--- ПРИВЕДЁННЫЙ ТЕКСТ ---
%%

Человек как субъект политико-правовой деятельности в учении Аристотеля и современной социальной философии

 

Аристотель дал такое своеобразное определение человеческой сущности, которое трудно опровергнуть даже через более чем две тысячи лет. Он сказал, что человек есть «политическое животное», то есть такое существо, которое отличается от всех других живых существ тем, что способно создавать государство, законы, выполнять эти законы сознательно и целенаправленно. Все эти действия осуществляются человеком на основе принципа долженствования. Поскольку человек представляет собой многомерный и многоуровневый феномен, те целесообразно выявить несколько основных моделей, отражающих способы существования человека в мире. Можно выявить четыре основных типа философских моделей (или «картин») человека, образующих некий круг. Традиционная модель человека; индивидуалистская, персоналистская, экзистенциальная модели человека; иррационалистическая модель человека; марксистская, прагматическая, объективно-идеалистическая модель.

Не входя в подробное рассмотрение каждого типа и каждой модели можно констатировать, что в последние десятилетия всё большее число людей, проживающих в высокоразвитых индустриальных странах, соответствуют многим характеристикам индивидуалистской модели. Даже более того, эта модель приобретает всё больше негативных черт. В поведении многих людей благодаря рекламе культивируется потребительская модель поведения. Это связано с тем, что после постиндустриальной революции усилились тенденции к урбанизации, появилось гораздо больше мегаполисов, чем это было ещё в середине прошлого века, усилилось влияние рынка на массовую психологию. В крупных городах, да и не только в них, появился новый тип человека для которого главным мотивом деятельности, главным жизненным кредо стало удовлетворение собственных, прежде всего материальных потребностей и желаний. Такой человек потенциально более опасен тем, что неудовлетворение всей массы его желаний (часто ненужных и искусственных) приводит его к конфликту с окружающими, в конечном счёте с законом. Та степень свободы, которой обладает человек в современном демократическом обществе, может сослужить ему плохую службу. Либеральное законодательство США в отношении приобретения оружия гражданами привело в последние годы к многочисленным случаям использования огнестрельного оружия школьниками против своих одноклассников. Такова цена свободы потребления.

%%

--- ПЕРЕЧЕНЬ ЗАПИСЕЙ ---
%%

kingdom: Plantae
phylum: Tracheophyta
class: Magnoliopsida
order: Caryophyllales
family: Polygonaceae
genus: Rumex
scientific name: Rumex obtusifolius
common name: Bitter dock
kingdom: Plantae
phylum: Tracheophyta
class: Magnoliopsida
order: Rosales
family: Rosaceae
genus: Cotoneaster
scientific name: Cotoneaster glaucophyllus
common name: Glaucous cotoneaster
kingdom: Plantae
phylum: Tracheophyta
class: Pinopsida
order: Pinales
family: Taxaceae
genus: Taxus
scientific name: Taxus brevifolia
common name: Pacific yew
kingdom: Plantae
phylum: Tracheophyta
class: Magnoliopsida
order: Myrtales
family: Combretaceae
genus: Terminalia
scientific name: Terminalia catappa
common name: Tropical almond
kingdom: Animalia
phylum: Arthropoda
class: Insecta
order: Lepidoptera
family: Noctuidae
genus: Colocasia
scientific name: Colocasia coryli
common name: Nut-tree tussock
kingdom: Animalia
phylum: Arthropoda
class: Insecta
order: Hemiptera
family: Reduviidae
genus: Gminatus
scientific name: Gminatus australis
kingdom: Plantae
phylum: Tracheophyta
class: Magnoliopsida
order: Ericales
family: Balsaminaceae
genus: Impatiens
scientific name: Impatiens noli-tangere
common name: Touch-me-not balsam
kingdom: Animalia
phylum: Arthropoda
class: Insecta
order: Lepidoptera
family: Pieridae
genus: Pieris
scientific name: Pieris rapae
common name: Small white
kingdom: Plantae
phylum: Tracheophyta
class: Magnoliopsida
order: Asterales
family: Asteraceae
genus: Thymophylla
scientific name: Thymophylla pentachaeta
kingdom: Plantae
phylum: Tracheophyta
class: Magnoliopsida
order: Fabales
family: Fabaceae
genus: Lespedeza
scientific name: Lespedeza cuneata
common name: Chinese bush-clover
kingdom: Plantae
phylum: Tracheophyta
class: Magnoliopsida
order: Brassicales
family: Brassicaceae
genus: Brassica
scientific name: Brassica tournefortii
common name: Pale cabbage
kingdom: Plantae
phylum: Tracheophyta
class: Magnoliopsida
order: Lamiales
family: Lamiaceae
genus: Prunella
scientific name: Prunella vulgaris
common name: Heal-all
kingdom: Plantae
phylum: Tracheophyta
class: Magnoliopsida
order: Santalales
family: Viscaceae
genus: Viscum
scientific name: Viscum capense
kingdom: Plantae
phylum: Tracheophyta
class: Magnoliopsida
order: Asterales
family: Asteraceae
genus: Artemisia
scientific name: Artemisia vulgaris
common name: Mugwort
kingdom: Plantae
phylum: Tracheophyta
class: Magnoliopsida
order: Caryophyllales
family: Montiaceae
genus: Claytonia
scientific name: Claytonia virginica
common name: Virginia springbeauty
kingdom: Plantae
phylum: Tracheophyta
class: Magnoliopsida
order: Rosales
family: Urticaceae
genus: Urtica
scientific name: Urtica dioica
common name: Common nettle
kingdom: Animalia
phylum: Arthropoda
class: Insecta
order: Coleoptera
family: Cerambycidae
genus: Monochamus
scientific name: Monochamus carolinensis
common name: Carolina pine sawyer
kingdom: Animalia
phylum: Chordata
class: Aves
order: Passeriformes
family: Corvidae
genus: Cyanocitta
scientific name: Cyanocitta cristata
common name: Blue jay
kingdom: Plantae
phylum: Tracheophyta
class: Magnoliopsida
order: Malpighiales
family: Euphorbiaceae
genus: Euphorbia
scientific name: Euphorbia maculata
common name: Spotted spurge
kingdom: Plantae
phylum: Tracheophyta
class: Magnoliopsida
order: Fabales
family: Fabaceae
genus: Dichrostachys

%%

--- ПИСЬМЕННОЕ ЗАДАНИЕ ---
Продолжите текст о человеке как субъекте политико-правовой деятельности, начав сразу после его последнего предложения.

--- ОТВЕТ К ЗАДАНИЮ ---
«Человек потребляющий» как антропологический тип, по большому счету, несвободен. Он раб общества потребления. И это негативным образом сказывается на правосознании в масштабах всего общества. К тому же нельзя забывать что этот тип человека возможно будет доминировать в недалёком будущем на всей планете. Он не признаёт ни дисциплину, ни авторитет отца, семьи, традиций, ни самоограничений. Для него идеальным является гедонистическое общество, где всё поставлено на службу удовлетворения потребностей, на службу наслаждений.

Конечно, нашему обществу далеко до западного общества потребления. Но учесть нужно не только позитивный, но и негативный опыт развитых стран. А этот негативный опыт свидетельствует о таких факторах ухудшения криминогенной обстановки, как наличие игорного бизнеса, индустрии предоставления сексуальных услуг, наркобизнеса, оружейного бизнеса. Все эти виды законного, полузаконного и незаконного бизнеса базируются на человеческих страстях и манипулируют чувствами человека, интенсифицируют их с целью обогащения. Человек, слабо контролирующий свои инстинкты, очень легко становится жертвой криминальной среды, часто оказываясь в конфликте с законом. С точки зрения философии права любой законодательный акт должен учитывать не только местные реалии, но и международный опыт и даже отдалённую перспективу развития не только экономики, общества в целом, но и модификации антропологических типов. Только при наличии такого многомерного подхода право будет не тормозом прогресса, но послужит его ускорению.

Здесь нужно сказать о двух сторонах действия права по отношению к личности. С одной стороны, право является системой ограничений для гражданина, и тем самым ограничивает его свободу, которая считается в гражданском обществе чуть ли не высшей ценностью. С другой стороны, право ограничивает произвол чиновников и государства в целом по отношению к личности. Хорошо отрегулированная правовая система позволяет сбалансировать личную свободу и разумные ограничения свободы. Философская проблема заключается в том, чтобы охарактеризовать сущность свободы, степени свободы, проанализировать соотношение свободы и необходимости, рассмотреть такую категорию, как свобода выбора. В дипломной работе нет необходимости рассматривать все аспекты свободы. Здесь может только наметиться проблема свободы личности и правопорядка как системы законодательных актов, ограничивающих эту свободу.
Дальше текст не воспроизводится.